The agenda for consultation should include ways of avoiding redundancies or of reducing the numbers affected. Agreement does not have to be reached as a result of the consultation, but the employer must consult in good faith, that is, with a view to reaching agreement. Certain information must be disclosed to the representative body including:

  • The reasons for the redundancies
  • The numbers and descriptions of those affected
  • The proposed method of selecting those to be made redundant, such as ‘last in, first out’ (the method must not be discriminatory, for example, by selecting jobs which are predominantly done by women)
  • How any redundancy payments better than the legal minimum will be worked out.

There are minimum periods during which representatives must be consulted.

  • If 20 to 99 employees are to be made redundant at one establishment over a period of 90 days or less, consultation must last at least 30 days.
  • If 100 or more employees are to be made redundant, as above, consultation must last at least 45 days.

Individual notices of redundancy should not be issued until there has been sufficient consultation in line with these requirements.

Section 188 of the Trade Union and Labour Relations (Consolidation) Act 1992, relates to an employer’s duty to consult with representatives when they are proposing to dismiss as redundant 20 or more employees at one establishment within a period of 90 days or less.


TSE is an organisation formed to promote tourism. TSE decided that it was necessary to restructure the business and in January 2004 they announced details of the restructuring as it affected the Tunbridge Wells office. The Tunbridge Wells office was to be closed as part of the reorganisation. Some 26 employees worked at that office, including H. All would need to be dismissed as redundant or redeployed. H complained that TSE had not carried out the statutory consultation. TSE accepted this, but said that it was not proposing to dismiss as redundant 20 or more employees at the same establishment.

The tribunal found that, although there were 26 employees at the Tunbridge Wells office which was to be closed as part of the restructuring, TSE then only expected 12 redundancies, with the rest being redeployed. It concluded that the numbers TSE was ‘proposing to dismiss’ did not reach the requisite number of 20.

H appealed. She claimed that the proposal to close the Tunbridge Wells office was necessarily a proposal to dismiss more than 20 employees as redundant. It was inherent in the proposal that existing contracts of employment would terminate on closure and there would therefore be dismissals. The reason for those dismissals would be redundancy. The fact that it was hoped that some of the displaced employees would apply for, and be offered, different jobs in different parts of the organisation, and in different locations, did not alter this conclusion.

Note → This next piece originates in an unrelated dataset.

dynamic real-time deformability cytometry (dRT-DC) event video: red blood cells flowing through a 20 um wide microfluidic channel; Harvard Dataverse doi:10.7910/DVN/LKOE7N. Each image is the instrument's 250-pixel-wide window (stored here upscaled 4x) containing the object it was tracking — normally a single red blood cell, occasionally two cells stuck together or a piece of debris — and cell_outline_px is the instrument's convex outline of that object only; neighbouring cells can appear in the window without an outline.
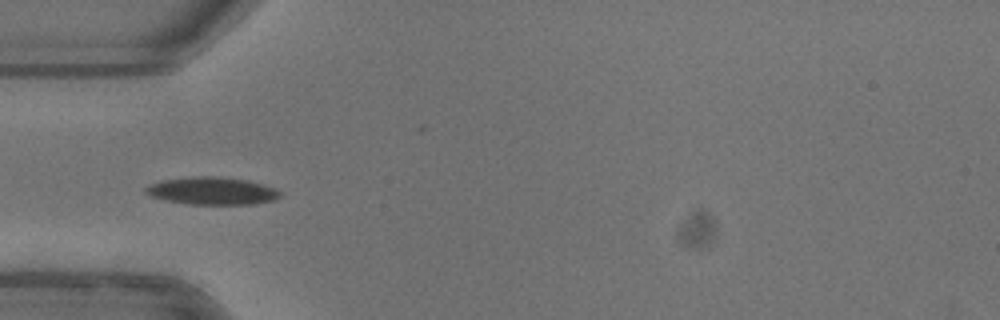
{"species": "common noctule bat (a hibernating species)", "species_latin": "Nyctalus noctula", "temperature_condition": "warm", "stored_images_in_passage": 3, "camera_frame_rate_fps": 3000, "um_per_image_px": 0.085, "animal": {"sex": "female"}, "frame": {"image": 1, "passage_image": 1, "time_ms": 0.0, "image_size_px": [1000, 320], "cell_outline_px": [[280, 196], [272, 200], [252, 204], [188, 204], [168, 200], [152, 196], [144, 192], [144, 188], [160, 180], [196, 176], [216, 176], [248, 180], [276, 188], [280, 192]], "centroid_in_image_um": [18.02, 16.21], "position_along_channel_um": 67.0, "area_um2": 21.39}}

The EAT agreed. Where an employer ‘proposes to dismiss’ an employee, the mere fact that the employer proposes to redeploy is not decisive. If the employer only proposes to keep the employee in his employment on what is in reality a different contract of employment, he will be proposing to terminate the existing one. Some employees may have been re-deployed but, if so, it would be to jobs for which they would have to apply, in one or two different locations, with fresh job descriptions. The EAT therefore held that TSE should have followed the guidelines in s188 of the 1992 Act as this was a case where collective consultation should have taken place, even though only 12 employees were actually likely to be made redundant.